Hopefully I’ve answered your question.
Sweet. We’ll buy it all for pennies on the dollar and then jack up prices sky high.
Hills like White Donkeys!!!…LMAO….
Actually…Don’t blame you….Hahahahaha…
Jesus, I can’t believe I ave to court idiots like you to get my poll numbers up.
The state should ‘nationalize’ all utility companies.
We really don’t know if that statement is true. We might have made the repairs in the last few years and they still would have been damaged by the flood anyway. Not many roads would survive an upstream dam break. It would be interesting to compare damage to newer roads to older ones. Also destruction of deficient structures by the storm may have made their replacement cheaper.
Near me there are two bridges on separate roads that cross the same creek. The newer bridge that was finished in August held up well, the older bridge that was built in the 60s had both approaches wash out. It’s not a big enough sample to really determine if this would have applied state wide, but the crossings were very similar and only a few blocks apart.

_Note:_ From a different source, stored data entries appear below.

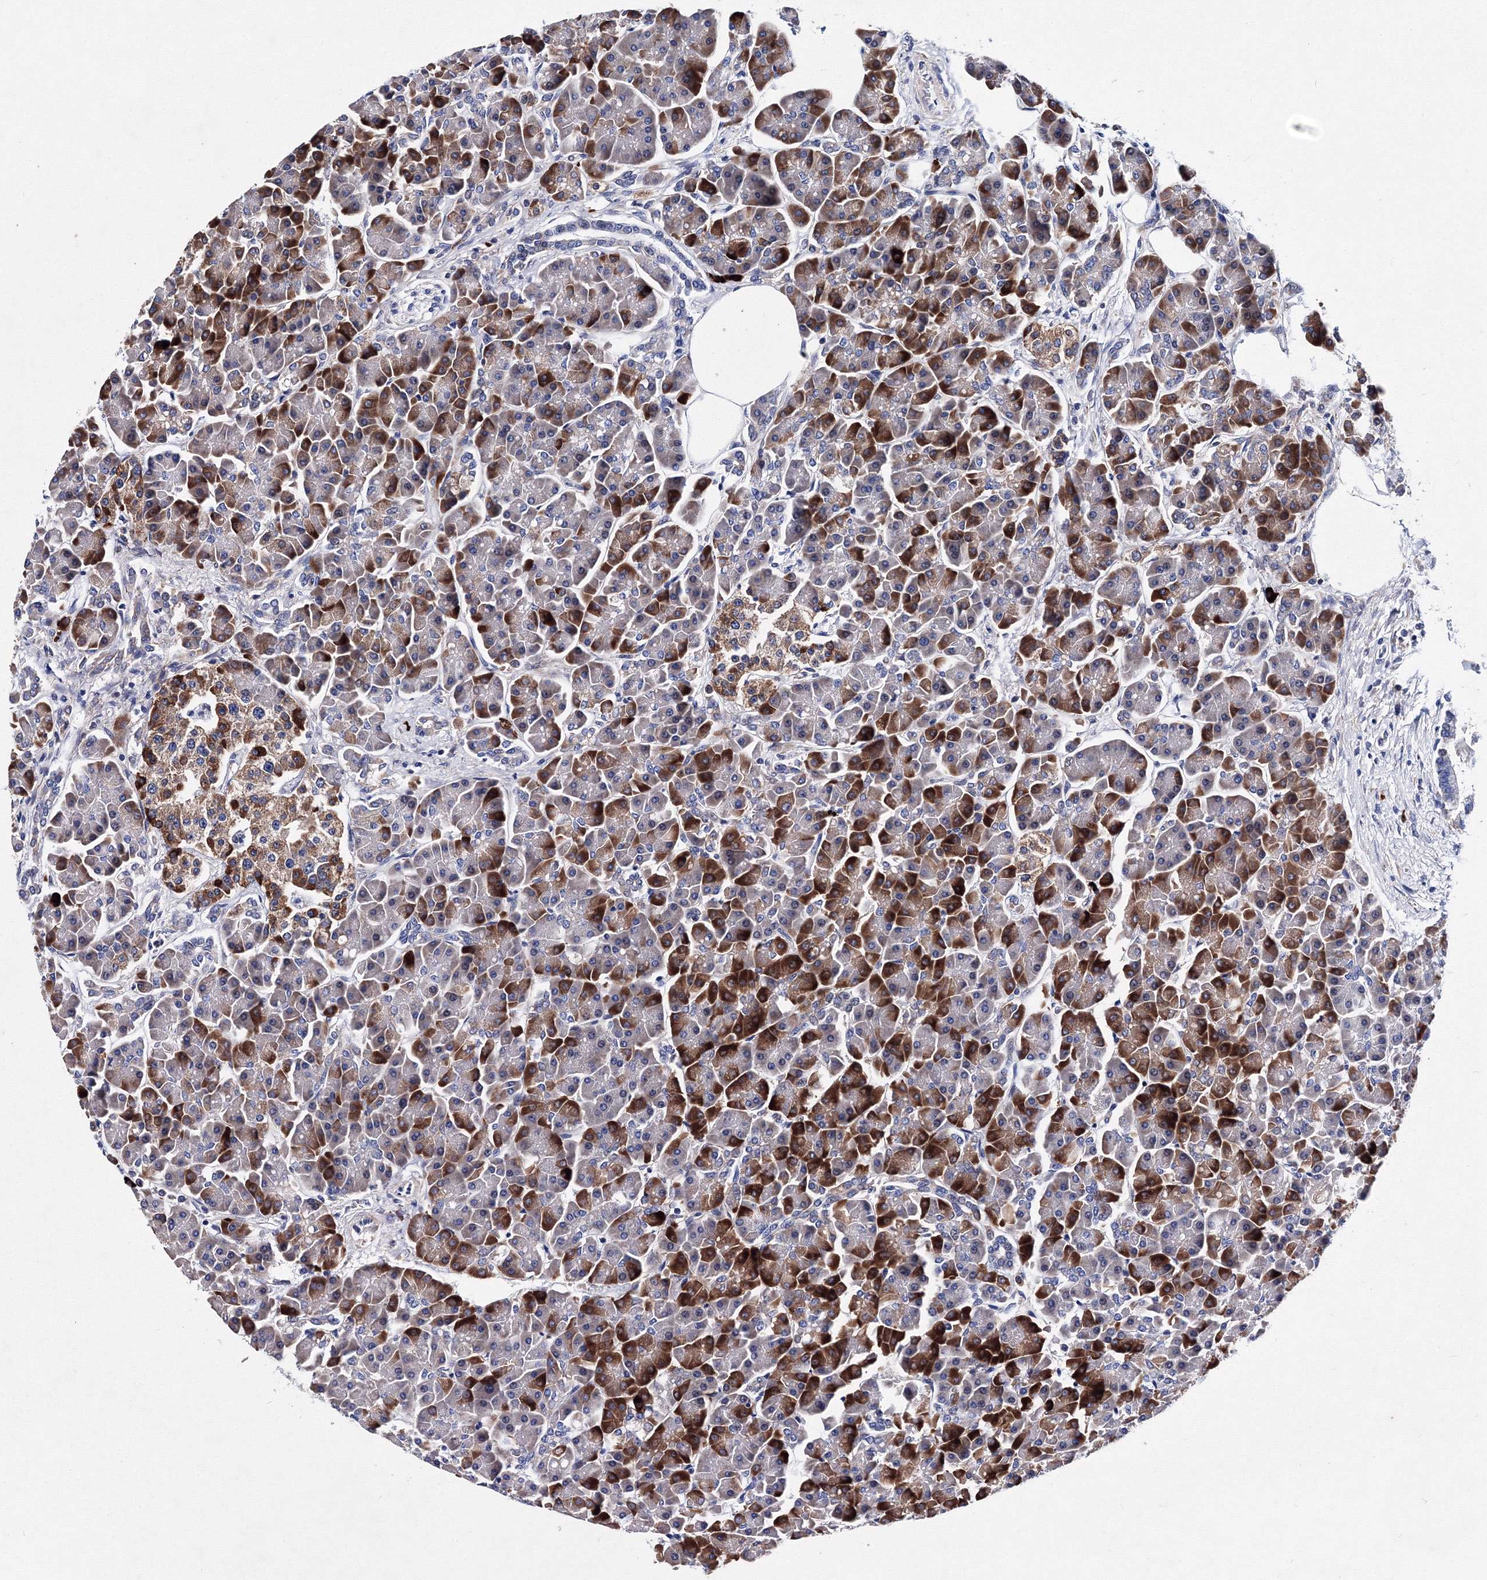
{"staining": {"intensity": "strong", "quantity": "25%-75%", "location": "cytoplasmic/membranous"}, "tissue": "pancreas", "cell_type": "Exocrine glandular cells", "image_type": "normal", "snomed": [{"axis": "morphology", "description": "Normal tissue, NOS"}, {"axis": "topography", "description": "Pancreas"}], "caption": "Immunohistochemical staining of unremarkable human pancreas exhibits 25%-75% levels of strong cytoplasmic/membranous protein staining in approximately 25%-75% of exocrine glandular cells.", "gene": "TRPM2", "patient": {"sex": "female", "age": 70}}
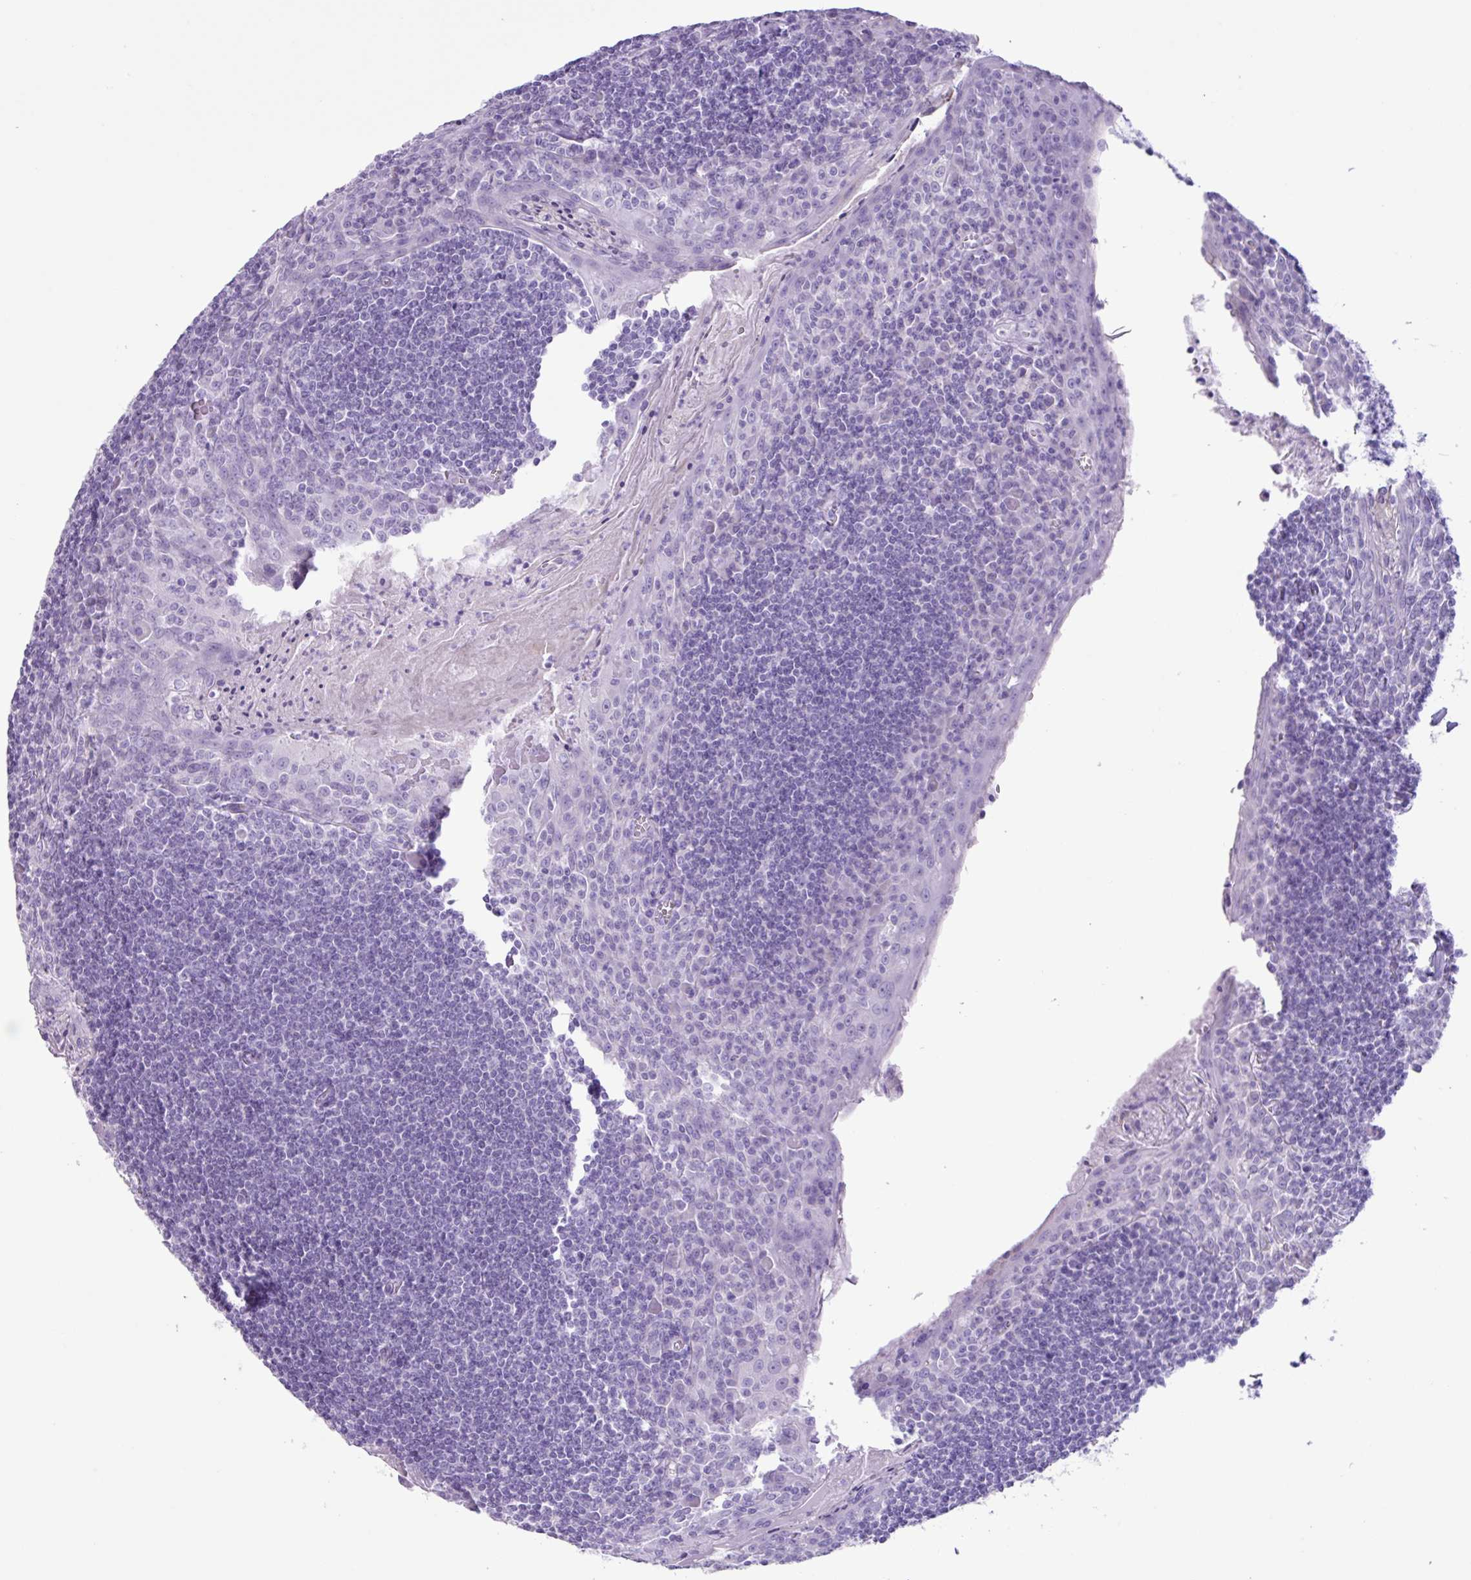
{"staining": {"intensity": "negative", "quantity": "none", "location": "none"}, "tissue": "tonsil", "cell_type": "Germinal center cells", "image_type": "normal", "snomed": [{"axis": "morphology", "description": "Normal tissue, NOS"}, {"axis": "topography", "description": "Tonsil"}], "caption": "High magnification brightfield microscopy of benign tonsil stained with DAB (3,3'-diaminobenzidine) (brown) and counterstained with hematoxylin (blue): germinal center cells show no significant expression.", "gene": "AGO3", "patient": {"sex": "male", "age": 27}}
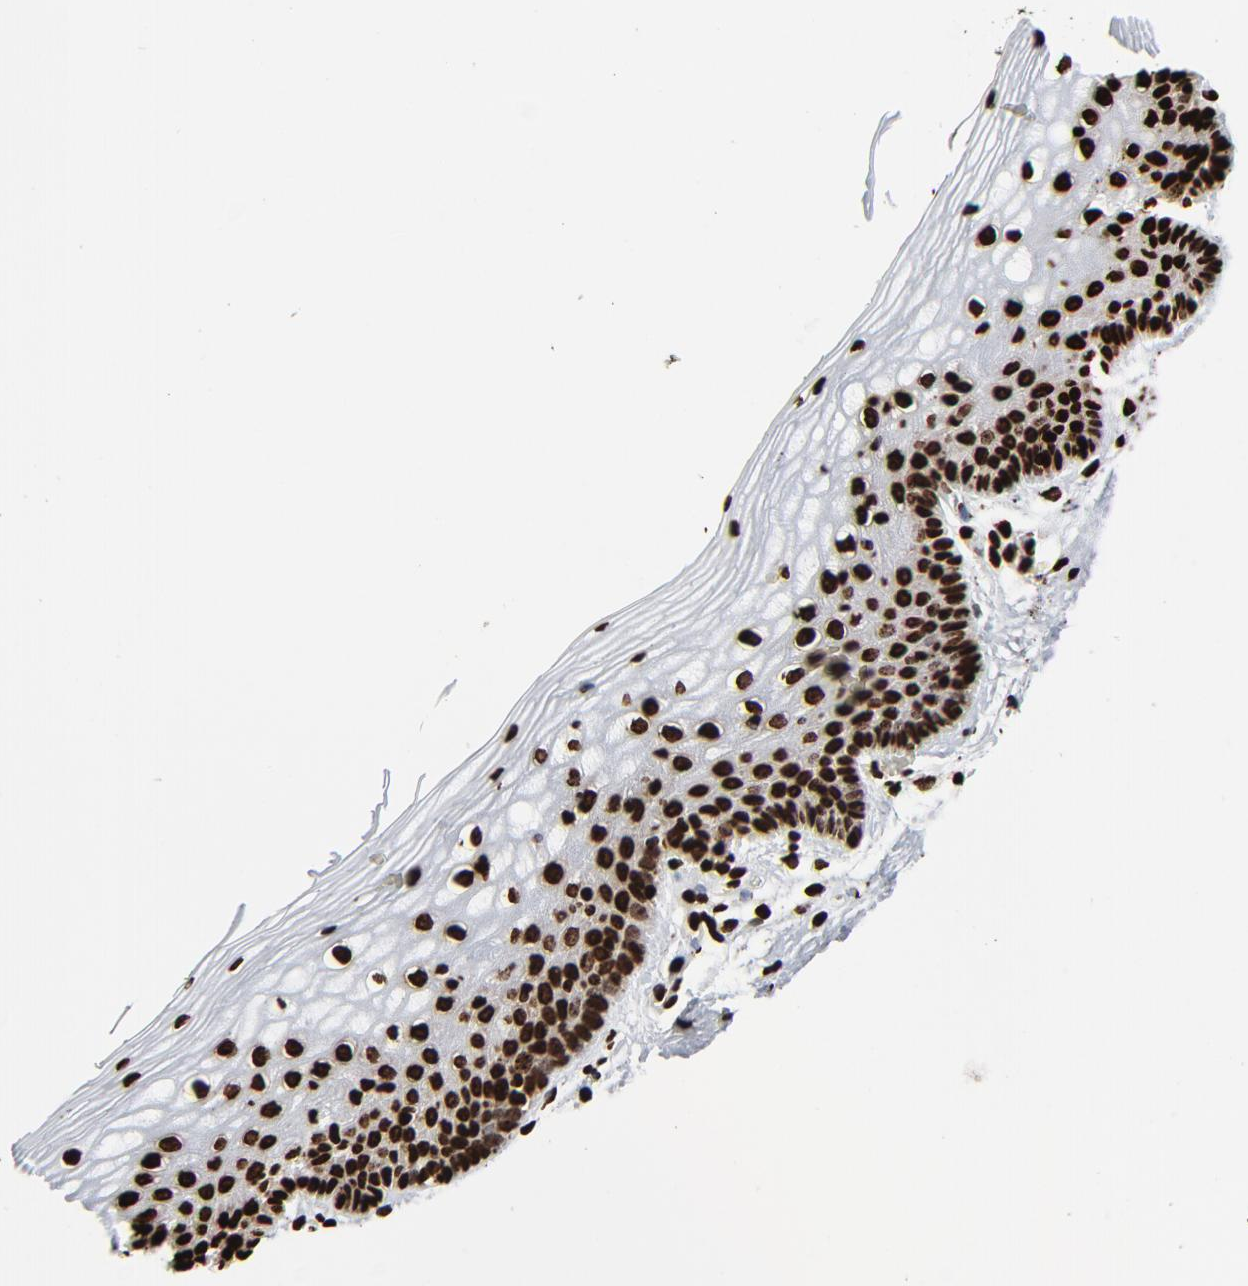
{"staining": {"intensity": "strong", "quantity": ">75%", "location": "nuclear"}, "tissue": "vagina", "cell_type": "Squamous epithelial cells", "image_type": "normal", "snomed": [{"axis": "morphology", "description": "Normal tissue, NOS"}, {"axis": "topography", "description": "Vagina"}], "caption": "Immunohistochemistry (DAB) staining of normal vagina reveals strong nuclear protein positivity in about >75% of squamous epithelial cells.", "gene": "H3", "patient": {"sex": "female", "age": 46}}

Besides expense the issue of safety has to be taken into account,
Hug the anaconda!!!! Get some Federal dollars!!!!
Hmm…state sells Santee Cooper and receives a one-time payment that will cover the costs of this disaster and every single pork project the current Legislature wants. Santee Cooper customers see their rates increase because now they have to pay for the profits the private company expects to achieve from the purchase.
Pretty easy to pick the loser in this scenario.
That’s the Republican answer. Sell public assets for private profit — costs socialized, profits privatized. Who end up paying in the end?
Take it private sell 49% to private investors and have the State of SC continue to own the controlling stake in it. 49% would cover road and disaster costs.
Every time this state needs money you want to sell Santee Cooper.
Pro tip: You only get to sell it once. Choose….wisely.
Brilliant. Santee Cooper can privatize its profits while getting the public to pay its expenses just like SCANA. Will, you’re a gd idiot.
The problem is Santee Cooper is a socialist monopoly and privatizing leaves a private monopoly. There is no good answer unless the state allows other utility companies to offer competition. Breaking up Santee cooper would help and allow electricity to be sold like phone service. When the state seized control of electricity production they created a monster that is unlikely to be destroyed. Look at SCANA and Duke, they are private monopolies which the state completely controls. Fascism at its best.
Without a true free market the choices are a socialist monopoly or a facsist monopoly.
“soared from $1.1 to $1.8 billion in the last four years alone.”
LOL. .7 increase in a State transportation department over 4 years is hardly “soaring”. Jeez. The problem with the dams was they were privately owned and so no one gave a crap about the safety… Yeah, lets continue that thought process over to Santee Cooper! Brilliant. Deepwater Horizon.
soared $700 Million in 4 years. $175 million a year for 4 years. $479,452.05 a day
1.1 Billion dollars is just over 3million a day
1.8 Billion dollars is 4.9 million dollars a day
Don’t forget that once it’s sold and becomes a public company, they have to pay taxes on the assets. SCE&G pays $30 million in just one county: Lexington. That’s why they have great Lexington Cty schools: SCE&G money. Santee Cooper only pays around $20 million in their entire service area. It’s peanuts.
Therefore, selling Santee Cooper also creates a new and constant source of income for each county it serves. It’s not an all or nothing sell, it’s on going income each year.
Plus: the power rates won’t change much as Santee Cooper’s rates are mostly the same as SCE&G and Duke Power.